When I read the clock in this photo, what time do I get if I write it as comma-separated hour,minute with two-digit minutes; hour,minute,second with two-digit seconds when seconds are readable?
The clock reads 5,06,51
● ● ● ● ●
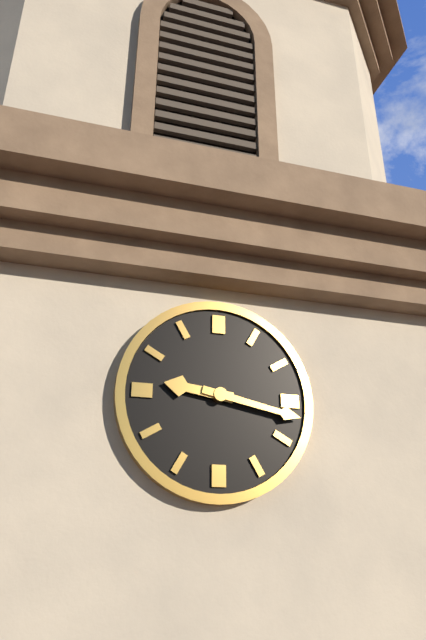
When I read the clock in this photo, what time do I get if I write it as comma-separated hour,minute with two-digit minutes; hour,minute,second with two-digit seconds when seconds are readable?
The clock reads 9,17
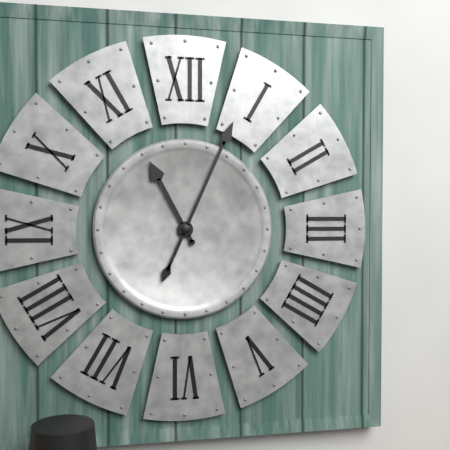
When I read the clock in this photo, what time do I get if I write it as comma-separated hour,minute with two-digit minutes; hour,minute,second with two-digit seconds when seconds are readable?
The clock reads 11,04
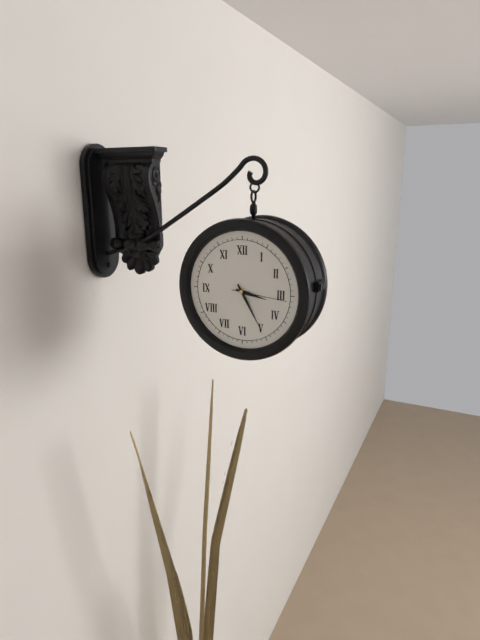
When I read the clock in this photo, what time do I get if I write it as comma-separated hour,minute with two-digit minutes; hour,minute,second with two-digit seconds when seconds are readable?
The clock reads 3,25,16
● ● ● ● ●
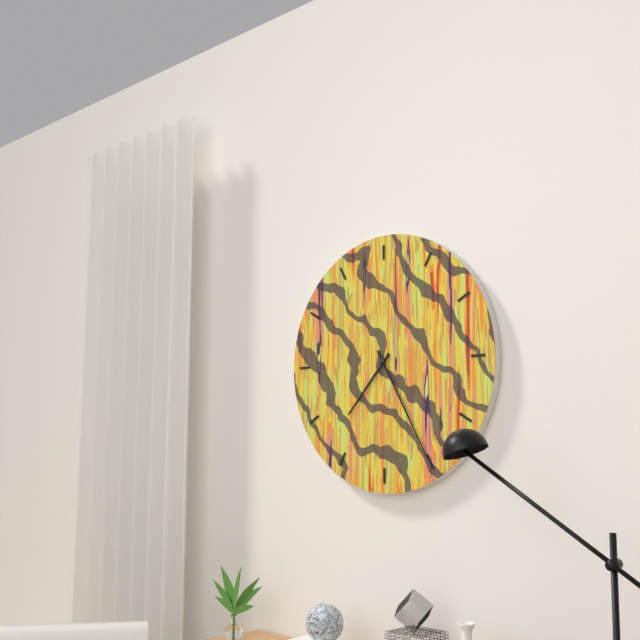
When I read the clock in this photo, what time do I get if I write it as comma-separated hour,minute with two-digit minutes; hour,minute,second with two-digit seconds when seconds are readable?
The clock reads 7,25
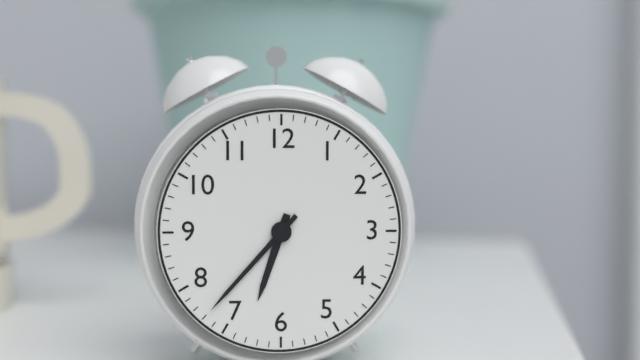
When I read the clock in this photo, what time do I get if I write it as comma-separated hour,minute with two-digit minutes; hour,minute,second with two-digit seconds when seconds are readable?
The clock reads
● ● ● ● ●
§ Prompt: Find every line in the items above that contains the word "reads", and copy each of those lines.

§ Solution for this problem:
The clock reads 5,06,51
The clock reads 9,17
The clock reads 11,04
The clock reads 3,25,16
The clock reads 7,25
The clock reads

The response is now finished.